The United States has approached the milestone of 100.000 deaths caused due to coronavirus, the New York Times has paid tribute to them by filling the entire front page of Sunday’s paper with the death notices of victims from across the country.
In today’s front page of New York Times, it intended to convey the vastness and variety of the tragedy, the front page is a simple list of names and personal details taken from obituaries around the US.
The entire list, which continues inside, numbers nearly 1,000 names – a fraction of the total loss of life in the US during the outbreak so far.
The US death toll stands at more than 97,000, according to the Johns Hopkins University tracker, by far the highest in the world, and the Times said it had been considering how to mark expected milestone of 100,000 deaths.
In an article for Times Insider, assistant graphics editor Simone Landon explained the treatment was a way of personalising the tragedy as readers and staff developed data fatigue from the constant reporting of the pandemic.
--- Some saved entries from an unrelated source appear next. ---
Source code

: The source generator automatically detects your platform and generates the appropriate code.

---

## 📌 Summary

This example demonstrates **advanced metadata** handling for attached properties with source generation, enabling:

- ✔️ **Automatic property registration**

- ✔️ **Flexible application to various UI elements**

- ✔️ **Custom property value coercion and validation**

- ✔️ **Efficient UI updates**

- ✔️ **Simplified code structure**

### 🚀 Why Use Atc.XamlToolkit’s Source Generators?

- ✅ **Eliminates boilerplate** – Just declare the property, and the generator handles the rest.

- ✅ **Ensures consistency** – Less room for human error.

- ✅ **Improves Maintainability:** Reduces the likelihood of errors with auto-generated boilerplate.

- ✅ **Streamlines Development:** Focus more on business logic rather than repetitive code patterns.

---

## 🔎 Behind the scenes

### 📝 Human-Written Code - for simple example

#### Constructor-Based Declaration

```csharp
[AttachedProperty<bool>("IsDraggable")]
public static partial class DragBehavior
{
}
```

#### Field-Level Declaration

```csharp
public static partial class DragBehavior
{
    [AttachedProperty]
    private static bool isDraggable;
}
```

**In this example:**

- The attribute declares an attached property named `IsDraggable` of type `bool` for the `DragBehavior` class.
Landon led a team of researchers in searching obituaries in hundreds of US newspapers that listed Covid-19 as the cause of death and extracting names and key personal details “that depicted the uniqueness of each life lost”, such as: “Alan Lund, 81, Washington, conductor with ‘the most amazing ear”.
Monday in the US is Memorial Day, the traditional start of the American summer, and some experts fear that the return of warmer weather combined with a loosening of lockdowns around the country could trigger a deadly second wave of the coronavirus.